Eu contratei uma agência pra encontrar um estagio de Jornalismo, para justificar meu visto. Consegui num jornal chamado El Mostrador. Não me pagavam nada, era voluntário, mas me orientavam e me ensinavam muito. Eu paguei para trabalhar, praticamente. Foram 6 meses trabalhando de graça. Pago 200 dólares alugando um quarto e passava o dia com 10 dólares. Era punk, mas consegui.

Agora tenho um emprego, sou tradutor de inglês, português e espanhol. Faço tradução de filmes e desenhos. É um emprego sensacional. Como sou recém-formado, não ganho muito. Ainda recebo ajuda da família, todo mês, porque aqui as coisas são bem caras.

Mas o gasto aqui ainda não é grande comparado a outros países. Um quarto no Canadá vale mais mil dólares, por exemplo. Chegar aqui é difícil, em comparação ao Brasil, é tudo muito caro. A comida é muito cara. Mas depois que você se fixa, é tranquilo. É como viver numa capital brasileira, como São Paulo. Só precisa chegar bem preparado financeiramente.

Foram as paisagens naturais que primeiro encantaram Gabriel e o atraíram para o país.Foram as paisagens naturais que primeiro encantaram Gabriel e o atraíram para o país.

O chileno é um pouco complicado. Eles não são muito amigáveis. São muito desconfiados e frios também, mas acho que é questão de clima. As pessoas são acostumadas a ficar dentro de casa. Aqui tem um sistema de organização, as pessoas fazem tudo dentro do bairro. Não tem muita interação. Mas, se você ganha a confiança deles, pode apostar que serão seus amigos para sempre. Eles levam muito a sério a coisa da amizade.

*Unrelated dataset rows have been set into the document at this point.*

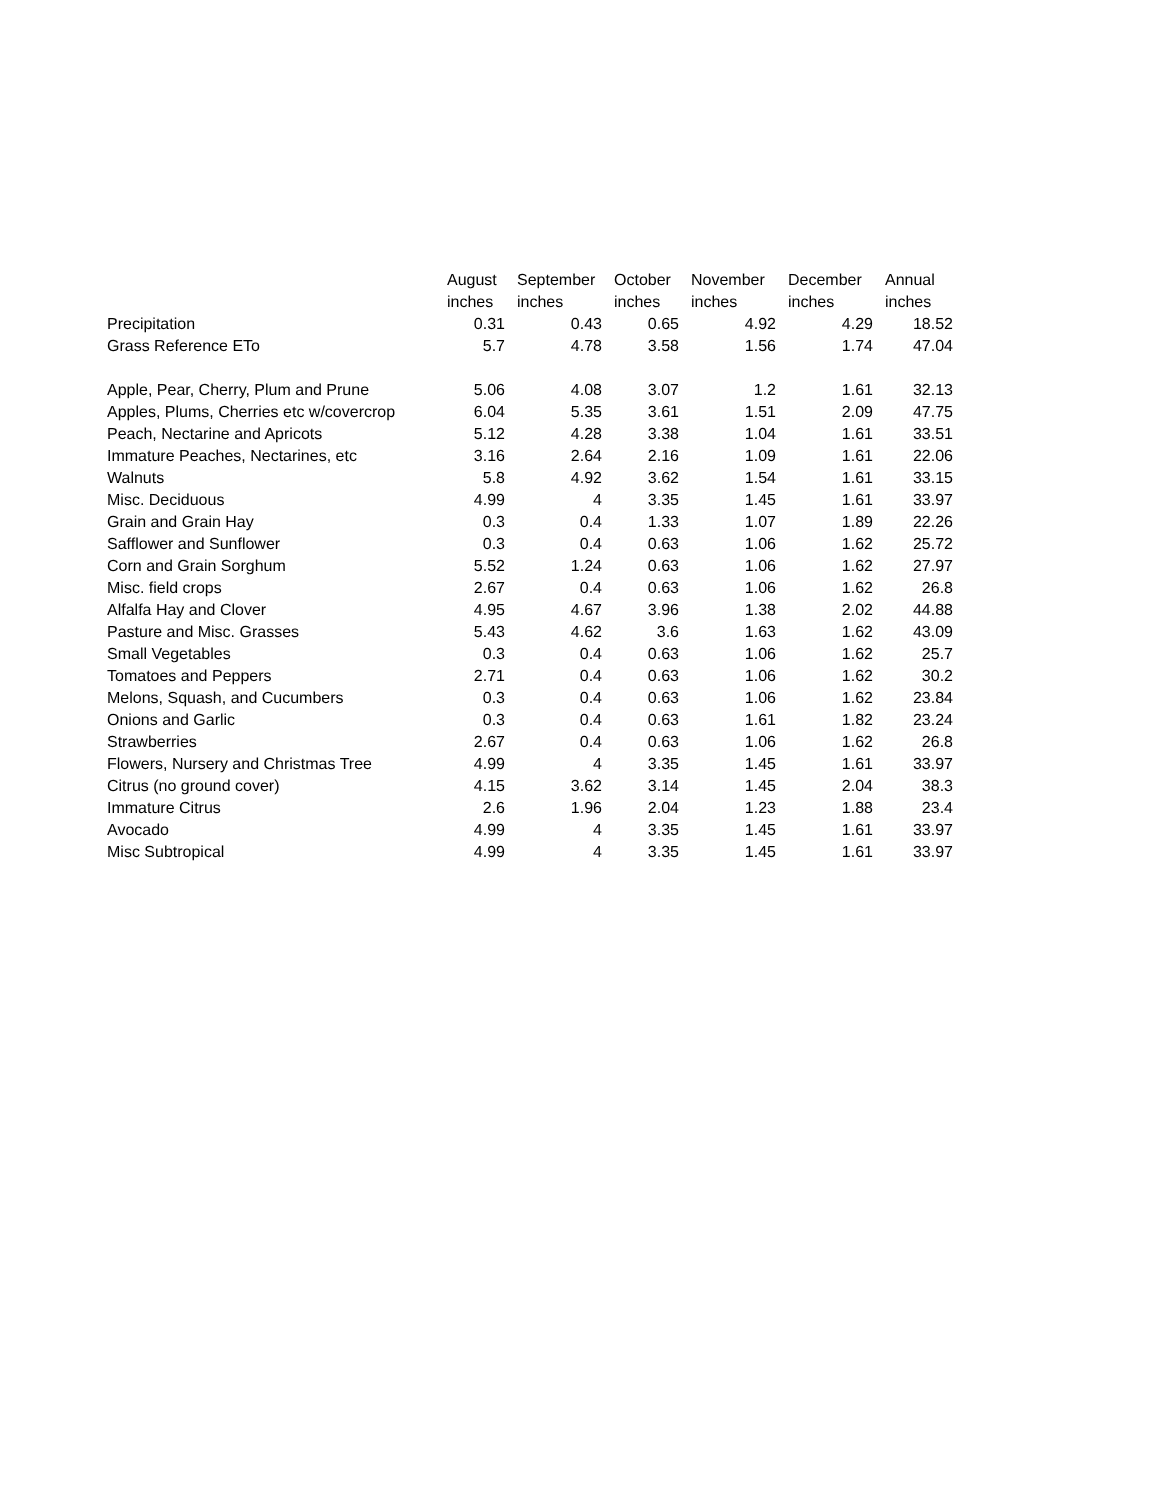| | August | September | October | November | December | Annual |
| --- | --- | --- | --- | --- | --- | --- |
| | inches | inches | inches | inches | inches | inches |
| Precipitation | 0.31 | 0.43 | 0.65 | 4.92 | 4.29 | 18.52 |
| Grass Reference ETo | 5.7 | 4.78 | 3.58 | 1.56 | 1.74 | 47.04 |
| Apple, Pear, Cherry, Plum and Prune | 5.06 | 4.08 | 3.07 | 1.2 | 1.61 | 32.13 |
| Apples, Plums, Cherries etc w/covercrop | 6.04 | 5.35 | 3.61 | 1.51 | 2.09 | 47.75 |
| Peach, Nectarine and Apricots | 5.12 | 4.28 | 3.38 | 1.04 | 1.61 | 33.51 |
| Immature Peaches, Nectarines, etc | 3.16 | 2.64 | 2.16 | 1.09 | 1.61 | 22.06 |
| Walnuts | 5.8 | 4.92 | 3.62 | 1.54 | 1.61 | 33.15 |
| Misc. Deciduous | 4.99 | 4 | 3.35 | 1.45 | 1.61 | 33.97 |
| Grain and Grain Hay | 0.3 | 0.4 | 1.33 | 1.07 | 1.89 | 22.26 |
| Safflower and Sunflower | 0.3 | 0.4 | 0.63 | 1.06 | 1.62 | 25.72 |
| Corn and Grain Sorghum | 5.52 | 1.24 | 0.63 | 1.06 | 1.62 | 27.97 |
| Misc. field crops | 2.67 | 0.4 | 0.63 | 1.06 | 1.62 | 26.8 |
| Alfalfa Hay and Clover | 4.95 | 4.67 | 3.96 | 1.38 | 2.02 | 44.88 |
| Pasture and Misc. Grasses | 5.43 | 4.62 | 3.6 | 1.63 | 1.62 | 43.09 |
| Small Vegetables | 0.3 | 0.4 | 0.63 | 1.06 | 1.62 | 25.7 |
| Tomatoes and Peppers | 2.71 | 0.4 | 0.63 | 1.06 | 1.62 | 30.2 |
| Melons, Squash, and Cucumbers | 0.3 | 0.4 | 0.63 | 1.06 | 1.62 | 23.84 |
| Onions and Garlic | 0.3 | 0.4 | 0.63 | 1.61 | 1.82 | 23.24 |
| Strawberries | 2.67 | 0.4 | 0.63 | 1.06 | 1.62 | 26.8 |
| Flowers, Nursery and Christmas Tree | 4.99 | 4 | 3.35 | 1.45 | 1.61 | 33.97 |
| Citrus (no ground cover) | 4.15 | 3.62 | 3.14 | 1.45 | 2.04 | 38.3 |
| Immature Citrus | 2.6 | 1.96 | 2.04 | 1.23 | 1.88 | 23.4 |
| Avocado | 4.99 | 4 | 3.35 | 1.45 | 1.61 | 33.97 |
| Misc Subtropical | 4.99 | 4 | 3.35 | 1.45 | 1.61 | 33.97 |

Como o Brasil é maior economia da América Latina, eles nos enxergam no mesmo patamar. Nos recebem bem. Mas já presenciei muita xenofobia e racismo com haitianos, venezuelanos, colombianos e pessoas de países mais pobres. O Chile nunca teve um processo de imigração intensa. Mas os preconceituosos são uma minoria conservadora. Isso está mudando. Está muito bonito ver essa geração de estrangeiros se misturando com chilenos, criando novas cores, novas feições.

Quem tem vontade de conhecer o Chile, é bom em qualquer estação. No inverno, dá pra conhecer neve. A passagem não é tão cara. Você consegue promoções boas, já vi por 190 dólares saindo de São Paulo. Mas chegando aqui, os passeios são caros, venha bem preparado. É preço de Europa.

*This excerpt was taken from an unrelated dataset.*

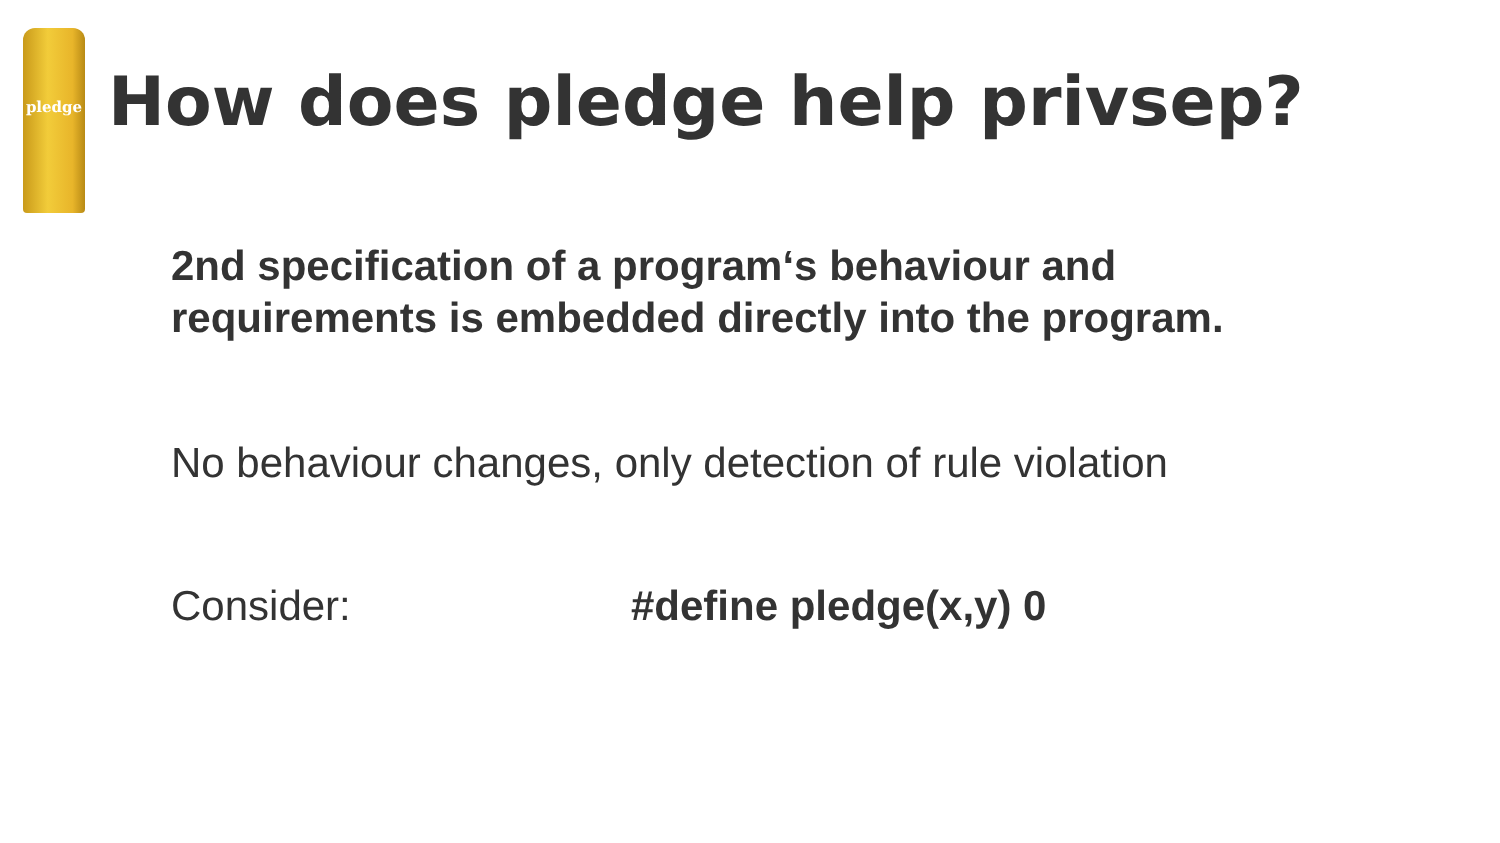pledge
How does pledge help privsep?
2nd specification of a program‘s behaviour and requirements is embedded directly into the program.
No behaviour changes, only detection of rule violation
Consider: #define pledge(x,y) 0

Em Santiago, tem muita coisa ao redor para conhecer. Parques naturais, a Cordilheira, o Valle Nevado para quem quer esquiar, tem uma represa de água de degelo muito legal. No verão, tem cidades litorâneas lindas, como Vinha del mar e Valparaíso, cidades que são patrimônio histórico da humanidade. Além do Deserto de Atacama.

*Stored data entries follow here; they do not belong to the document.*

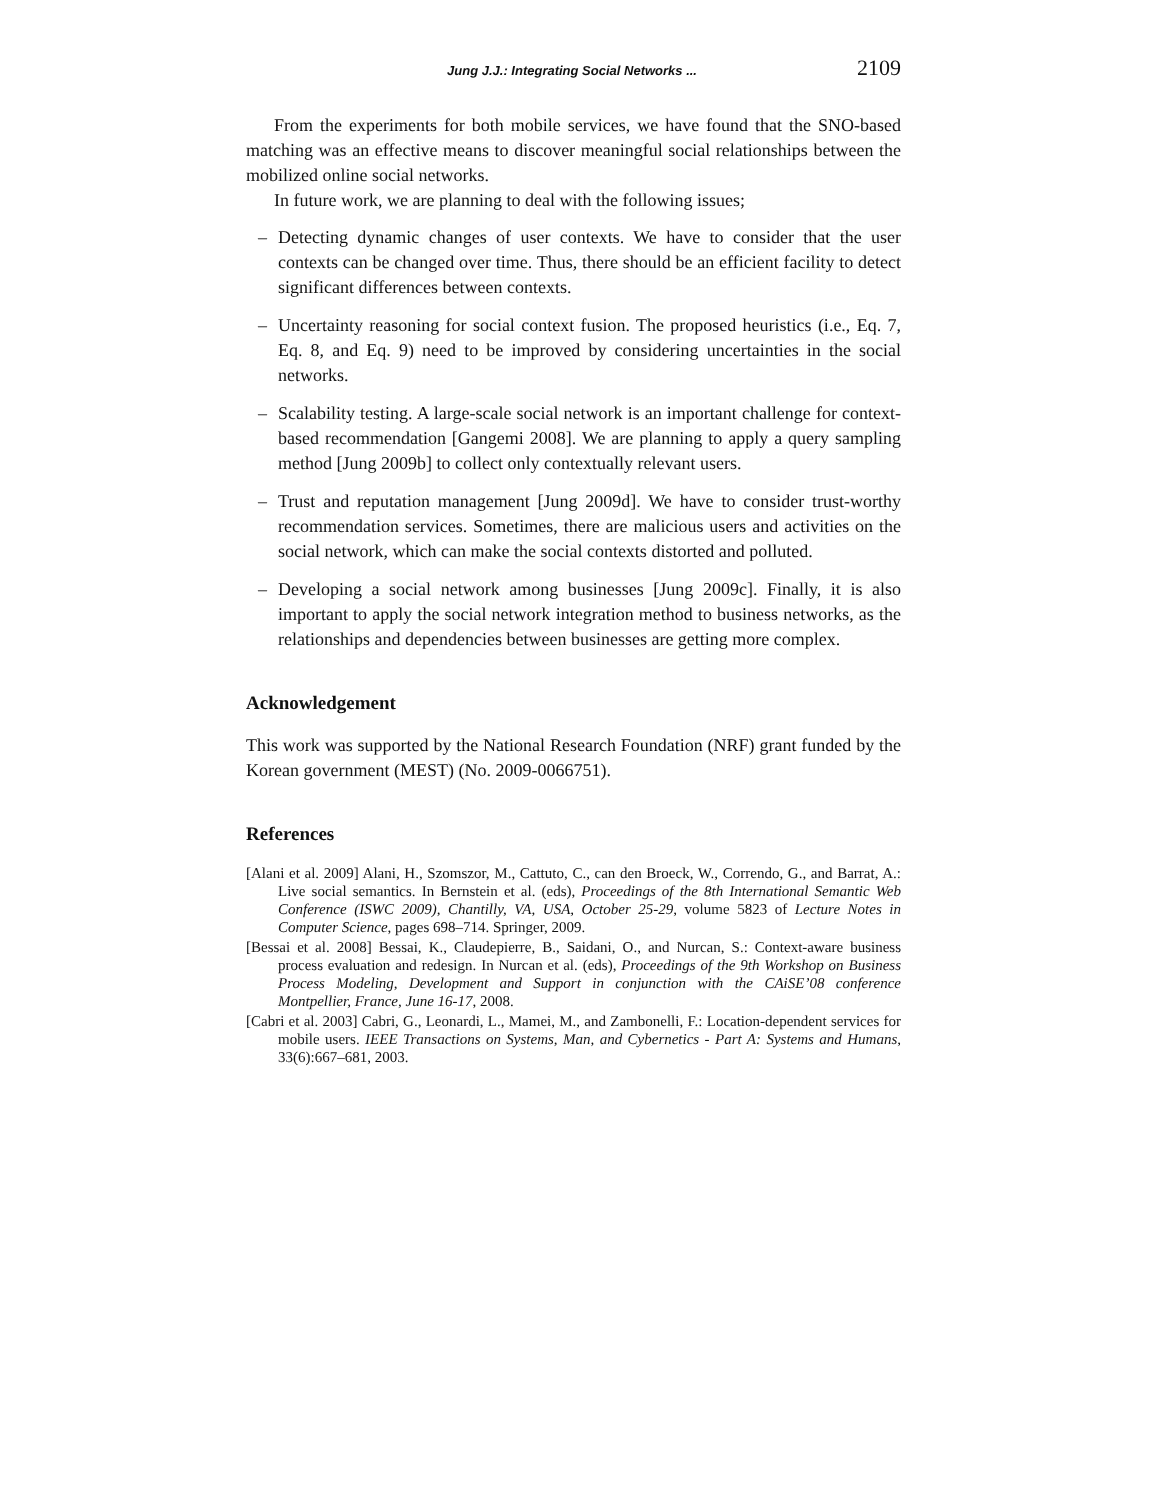Jung J.J.: Integrating Social Networks ... 2109
From the experiments for both mobile services, we have found that the SNO-based matching was an effective means to discover meaningful social relationships between the mobilized online social networks.
In future work, we are planning to deal with the following issues;
– Detecting dynamic changes of user contexts. We have to consider that the user contexts can be changed over time. Thus, there should be an efficient facility to detect significant differences between contexts.
– Uncertainty reasoning for social context fusion. The proposed heuristics (i.e., Eq. 7, Eq. 8, and Eq. 9) need to be improved by considering uncertainties in the social networks.
– Scalability testing. A large-scale social network is an important challenge for context-based recommendation [Gangemi 2008]. We are planning to apply a query sampling method [Jung 2009b] to collect only contextually relevant users.
– Trust and reputation management [Jung 2009d]. We have to consider trust-worthy recommendation services. Sometimes, there are malicious users and activities on the social network, which can make the social contexts distorted and polluted.
– Developing a social network among businesses [Jung 2009c]. Finally, it is also important to apply the social network integration method to business networks, as the relationships and dependencies between businesses are getting more complex.
Acknowledgement
This work was supported by the National Research Foundation (NRF) grant funded by the Korean government (MEST) (No. 2009-0066751).
References
[Alani et al. 2009] Alani, H., Szomszor, M., Cattuto, C., can den Broeck, W., Correndo, G., and Barrat, A.: Live social semantics. In Bernstein et al. (eds), Proceedings of the 8th International Semantic Web Conference (ISWC 2009), Chantilly, VA, USA, October 25-29, volume 5823 of Lecture Notes in Computer Science, pages 698–714. Springer, 2009.
[Bessai et al. 2008] Bessai, K., Claudepierre, B., Saidani, O., and Nurcan, S.: Context-aware business process evaluation and redesign. In Nurcan et al. (eds), Proceedings of the 9th Workshop on Business Process Modeling, Development and Support in conjunction with the CAiSE’08 conference Montpellier, France, June 16-17, 2008.
[Cabri et al. 2003] Cabri, G., Leonardi, L., Mamei, M., and Zambonelli, F.: Location-dependent services for mobile users. IEEE Transactions on Systems, Man, and Cybernetics - Part A: Systems and Humans, 33(6):667–681, 2003.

A saudade da família e amigos é difícil. No começo, é difícil e depois fica mais pior ainda. Saudade é uma coisa só aumenta. Mas, por onde você vai passando, vai conhecendo outras pessoas. Não substituem, mas é algo que conforta. Agora sinto que tenho duas casas. Tenho minha casa em Campo Grande, tenho meus amigos aí, e tenho também aqui no Chile. É difícil, mas quando é por um objetivo importante, você vai aprendendo a lidar.